Aluminum Distribution in Ferrierite Zeolites Influences the Performance of Methane Oxidation

Transition-metal-free aluminosilicate FER-type zeolite has been demonstrated to effectively catalyze methane to methanol using N₂O as the oxidant with distorted tetra-coordinated aluminum (Al_IV-2) and penta-coordinated aluminum (Al_V) as potential active sites. However, the specific effects of Al distribution on the active Al species have not been thoroughly investigated. Herein, aluminosilicate FER-type zeolites with controllable Al distribution were developed. Al distribution, including the arrangement and location of Al atoms, was characterized using ²⁷Al MQMAS/MAS and ²⁹Si MAS NMR spectra. The arrangement of aluminum, particularly the isolated Al and paired Al in as-synthesized samples, influenced the proximity between oxidative and acidic sites in H-type samples. Al locations involved the specific positioning of bifunctional sites and affected the final product. The increased CH₄ conversion at 250–275 °C of FER zeolite with Al preferential population at T4 sites confirmed the higher activity of Al species from T4 sites.
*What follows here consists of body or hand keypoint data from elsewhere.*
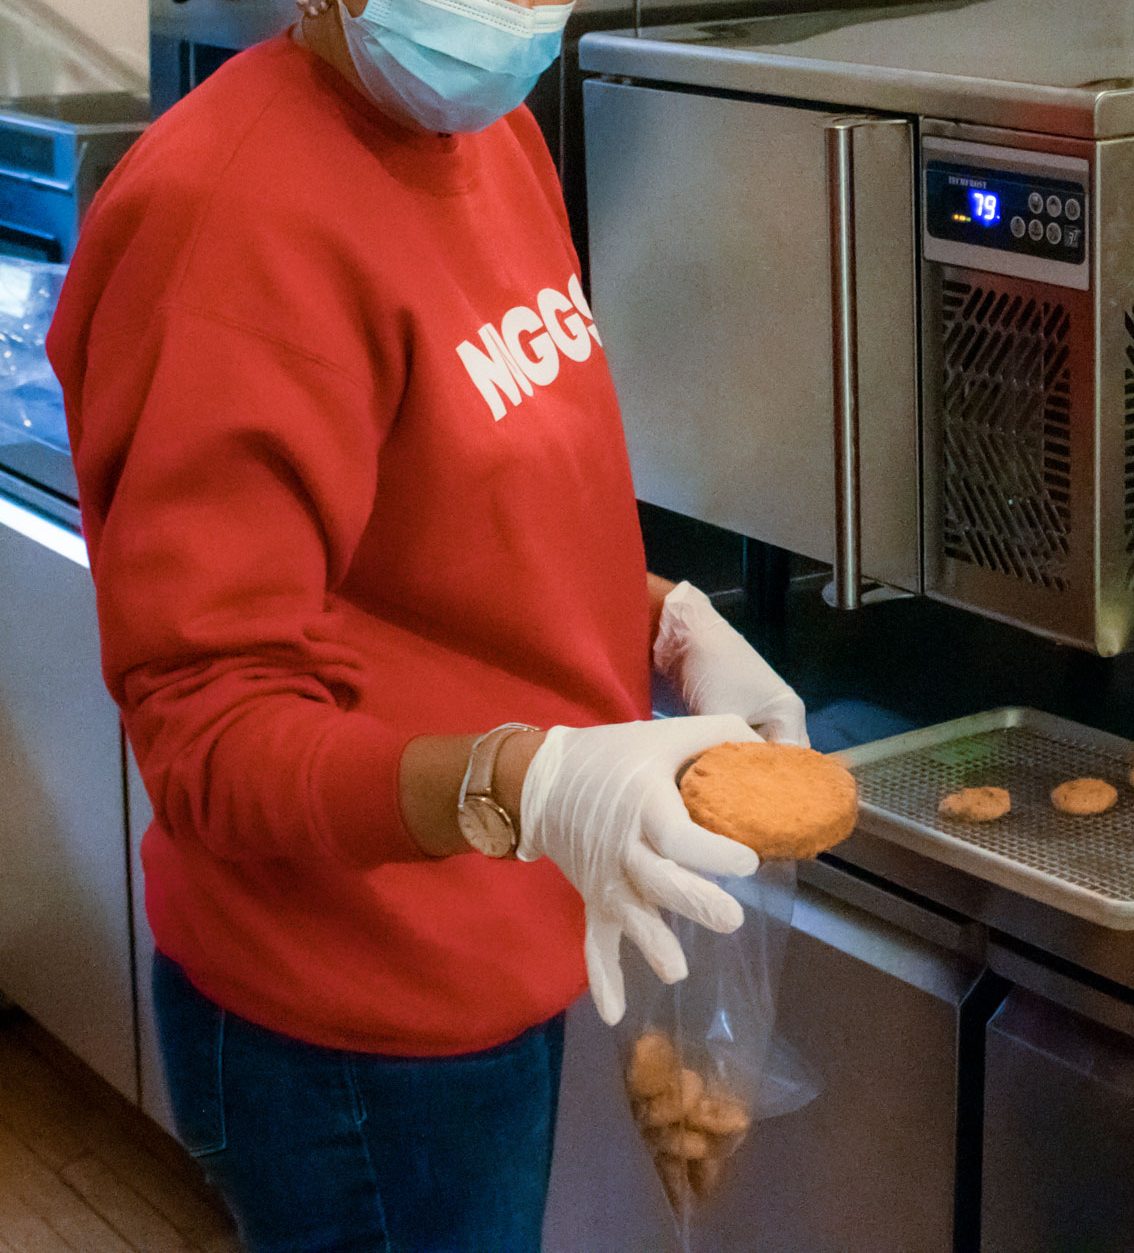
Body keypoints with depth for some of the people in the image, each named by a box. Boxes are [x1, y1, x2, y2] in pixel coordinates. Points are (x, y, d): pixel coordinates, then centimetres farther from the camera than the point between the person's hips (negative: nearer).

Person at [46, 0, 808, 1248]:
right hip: (354, 1033, -8)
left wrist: (672, 624, -1)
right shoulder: (237, 212, -23)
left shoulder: (495, 134, 5)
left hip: (505, 953, 8)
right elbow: (210, 727, -23)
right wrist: (520, 789, -37)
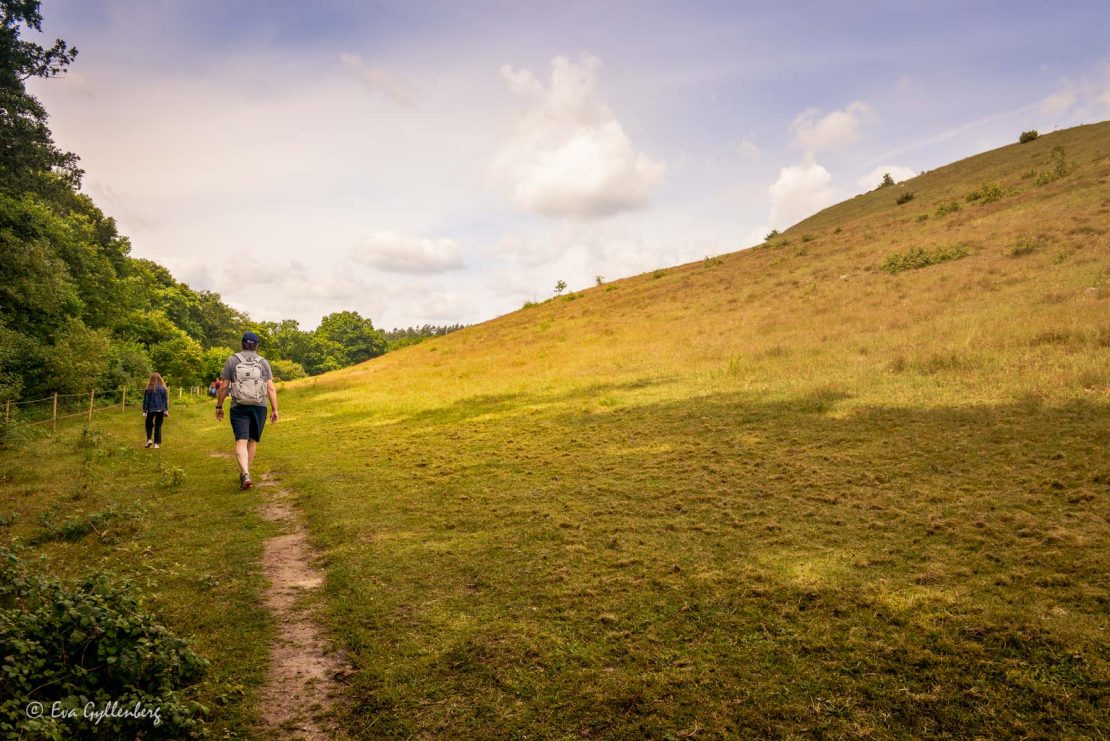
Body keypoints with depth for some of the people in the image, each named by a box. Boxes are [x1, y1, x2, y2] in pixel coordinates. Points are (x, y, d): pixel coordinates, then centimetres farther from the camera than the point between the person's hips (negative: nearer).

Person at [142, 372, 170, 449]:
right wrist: (166, 410, 9)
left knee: (148, 424, 19)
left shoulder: (149, 389, -6)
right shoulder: (163, 388, -1)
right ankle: (157, 443, 5)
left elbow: (145, 400, -2)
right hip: (160, 410, 1)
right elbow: (165, 400, 3)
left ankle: (149, 439, 4)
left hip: (151, 409, -1)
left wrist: (144, 411, 3)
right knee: (158, 426, 7)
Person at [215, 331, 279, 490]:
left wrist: (219, 407, 8)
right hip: (259, 407, 1)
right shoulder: (263, 362, 2)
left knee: (241, 441, -8)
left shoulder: (232, 361, 1)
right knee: (252, 440, 16)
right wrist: (274, 409, 0)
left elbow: (223, 387, -2)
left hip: (239, 407, -1)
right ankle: (245, 473, 25)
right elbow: (271, 388, -4)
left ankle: (245, 474, -26)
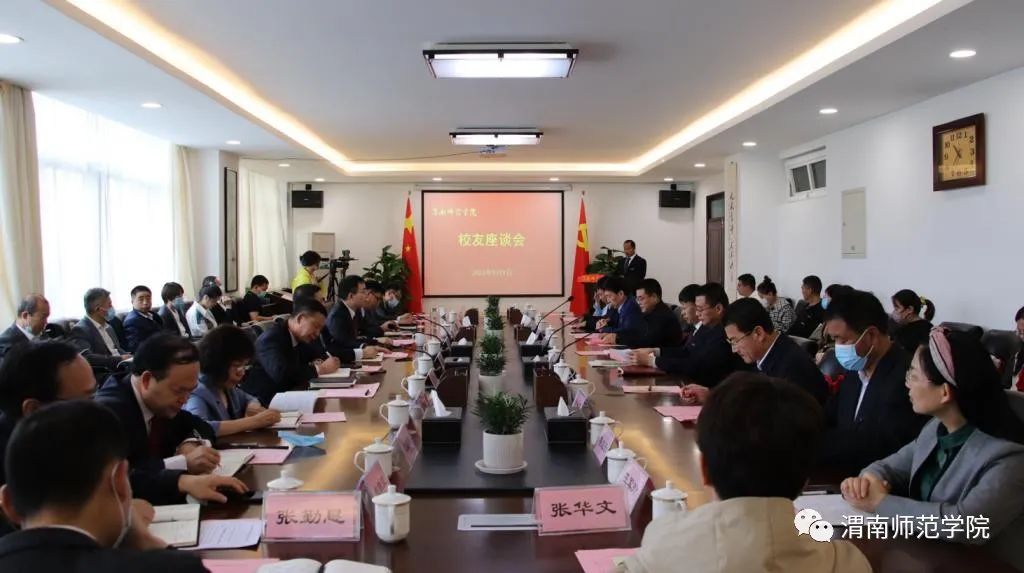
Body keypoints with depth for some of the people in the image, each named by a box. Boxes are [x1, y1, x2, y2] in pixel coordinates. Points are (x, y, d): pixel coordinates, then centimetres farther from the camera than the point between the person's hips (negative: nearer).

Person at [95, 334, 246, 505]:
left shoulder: (162, 403, 0)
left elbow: (199, 426, 14)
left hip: (164, 503, 7)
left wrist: (191, 443, -7)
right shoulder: (109, 411, -20)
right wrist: (183, 462, -38)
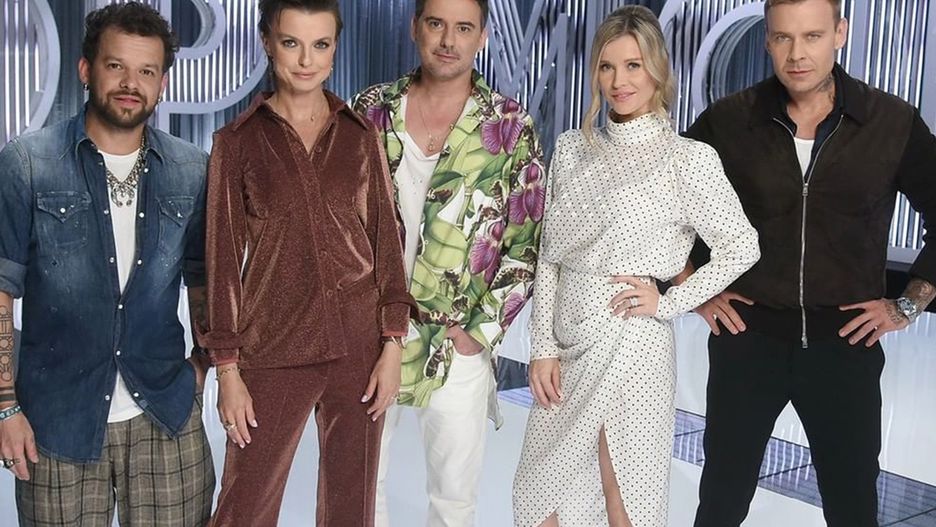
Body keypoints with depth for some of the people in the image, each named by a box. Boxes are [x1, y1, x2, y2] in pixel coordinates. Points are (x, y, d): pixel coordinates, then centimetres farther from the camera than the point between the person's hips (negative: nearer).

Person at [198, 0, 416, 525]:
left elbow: (386, 237, 4)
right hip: (274, 350, -1)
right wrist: (227, 368, -3)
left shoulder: (361, 134, 5)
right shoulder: (237, 141, 0)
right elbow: (224, 257, 0)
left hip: (359, 345, 2)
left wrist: (393, 345, -2)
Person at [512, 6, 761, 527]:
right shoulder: (572, 150, 5)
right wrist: (544, 347, 1)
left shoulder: (687, 158, -9)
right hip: (569, 344, 5)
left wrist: (668, 302, -8)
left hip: (631, 345, -5)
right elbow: (550, 256, 6)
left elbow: (742, 248, -4)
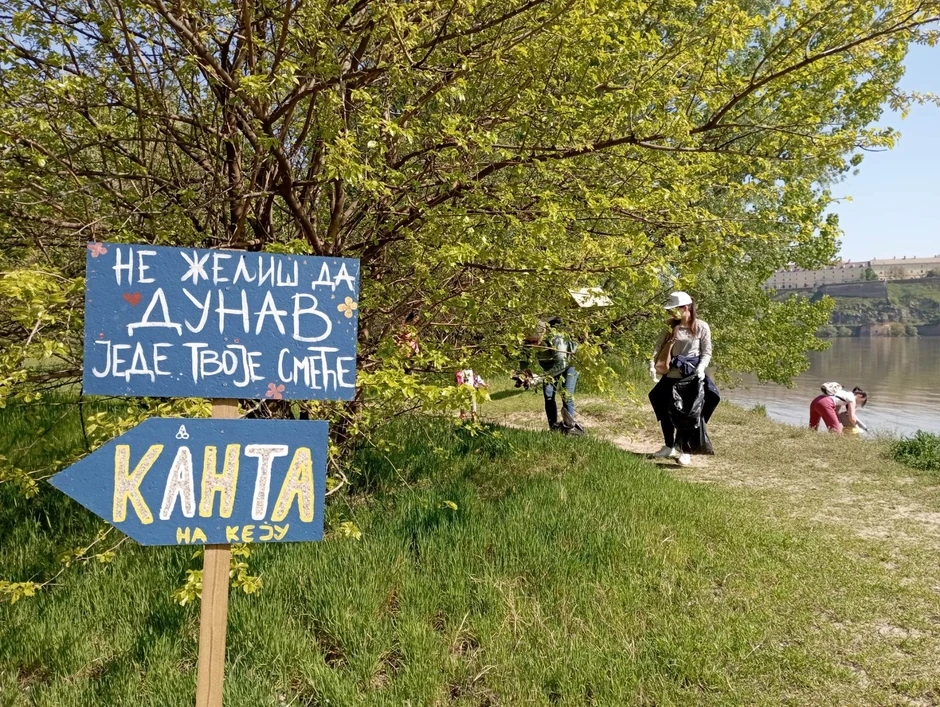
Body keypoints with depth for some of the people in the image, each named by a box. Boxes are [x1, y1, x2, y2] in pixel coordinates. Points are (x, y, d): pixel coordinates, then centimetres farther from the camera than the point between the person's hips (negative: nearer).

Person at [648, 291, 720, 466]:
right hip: (672, 374, 5)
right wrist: (652, 363, -18)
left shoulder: (701, 327, -6)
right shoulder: (671, 326, 4)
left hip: (693, 374, -5)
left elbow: (707, 353, -5)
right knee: (665, 409, 10)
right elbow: (659, 346, -2)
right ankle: (669, 446, 27)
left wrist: (701, 367, -23)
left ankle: (685, 451, 3)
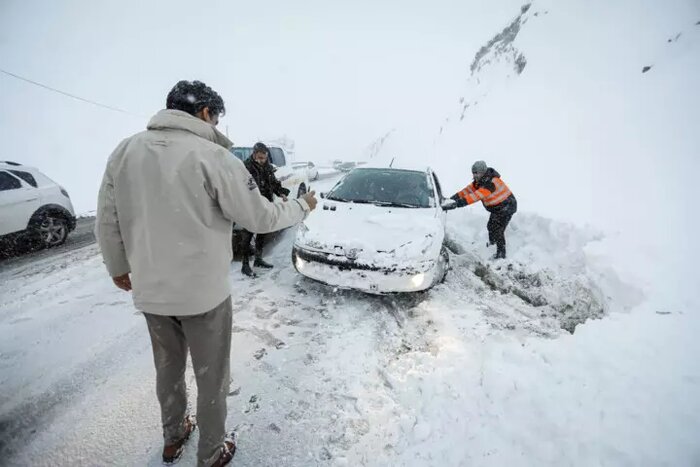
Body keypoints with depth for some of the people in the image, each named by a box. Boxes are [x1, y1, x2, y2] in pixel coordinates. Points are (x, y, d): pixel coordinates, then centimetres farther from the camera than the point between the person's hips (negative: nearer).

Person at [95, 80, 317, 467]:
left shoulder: (124, 151, 0)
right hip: (203, 293, -5)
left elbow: (106, 224, 5)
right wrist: (303, 207, 4)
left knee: (168, 369, 27)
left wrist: (118, 268, 21)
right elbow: (261, 218, -13)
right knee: (211, 378, 16)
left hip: (149, 292, 6)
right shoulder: (212, 156, -17)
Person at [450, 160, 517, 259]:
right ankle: (491, 245, 47)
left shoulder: (490, 183, -34)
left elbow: (476, 196, -44)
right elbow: (467, 190, -10)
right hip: (496, 208, 10)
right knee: (491, 227, 23)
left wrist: (458, 203, -51)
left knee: (498, 230, -9)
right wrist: (452, 199, -23)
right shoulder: (479, 181, -4)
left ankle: (501, 254, 4)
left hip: (506, 207, -10)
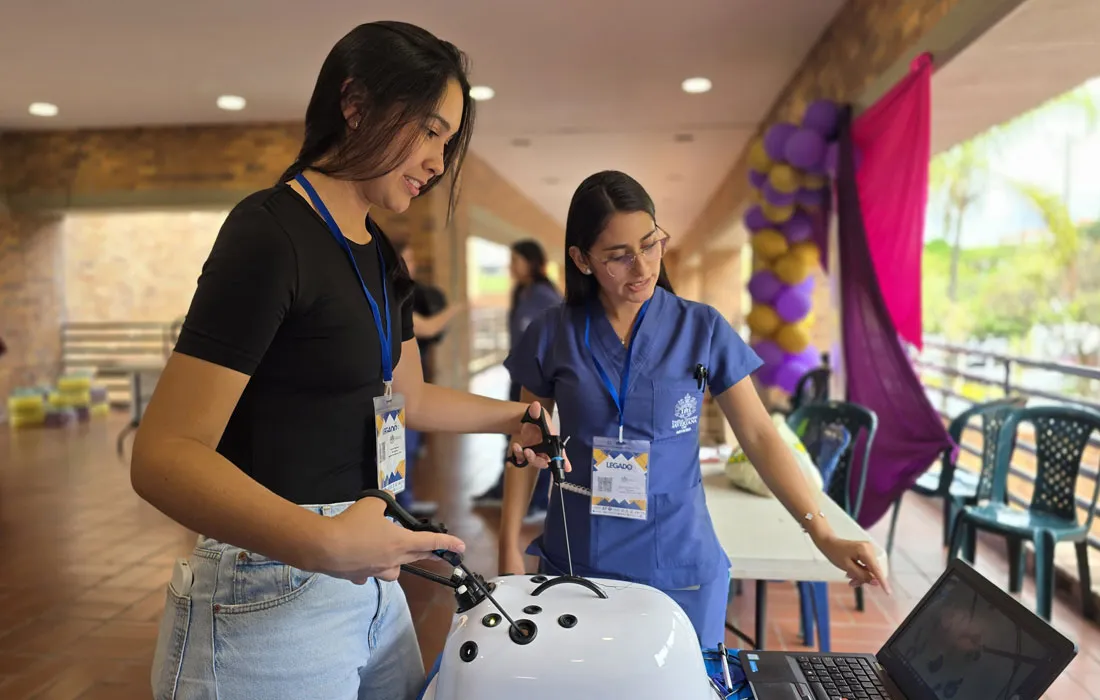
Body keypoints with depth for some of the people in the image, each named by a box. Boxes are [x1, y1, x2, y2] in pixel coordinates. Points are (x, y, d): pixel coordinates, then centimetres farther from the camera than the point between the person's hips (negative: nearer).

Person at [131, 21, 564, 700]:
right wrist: (321, 541, -35)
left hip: (370, 581, 8)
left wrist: (514, 415, 19)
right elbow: (165, 455, -22)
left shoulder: (380, 253, 9)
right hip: (270, 600, -8)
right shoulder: (270, 232, -17)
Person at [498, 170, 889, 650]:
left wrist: (823, 535, -12)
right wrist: (509, 547, 0)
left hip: (678, 565, 0)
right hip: (576, 562, 1)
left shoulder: (702, 329, -6)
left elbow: (759, 436, -5)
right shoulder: (553, 335, -4)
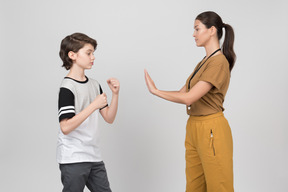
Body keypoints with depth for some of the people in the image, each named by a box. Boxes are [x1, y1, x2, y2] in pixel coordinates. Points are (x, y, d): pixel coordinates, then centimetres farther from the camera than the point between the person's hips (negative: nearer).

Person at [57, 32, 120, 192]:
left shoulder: (94, 84, 11)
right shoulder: (67, 88, -13)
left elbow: (109, 118, 11)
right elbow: (66, 127, -24)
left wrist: (115, 94, -3)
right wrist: (94, 105, -23)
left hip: (94, 157, 8)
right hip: (73, 160, -7)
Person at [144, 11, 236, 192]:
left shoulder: (219, 62, -16)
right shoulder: (204, 62, 15)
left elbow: (188, 98, -21)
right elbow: (183, 93, 14)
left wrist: (156, 91, -11)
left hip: (211, 130, -9)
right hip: (194, 128, 9)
Additionally, a higher proportion of Al atoms in 10-ring channels facilitated the tandem conversion of methane to methanol on oxidative sites, followed by methanol to hydrocarbons on acidic sites at 300–375 °C. This study corroborated and expanded upon our recent research and highlighted the significant impact of Al distribution in FER zeolite on methane oxidation.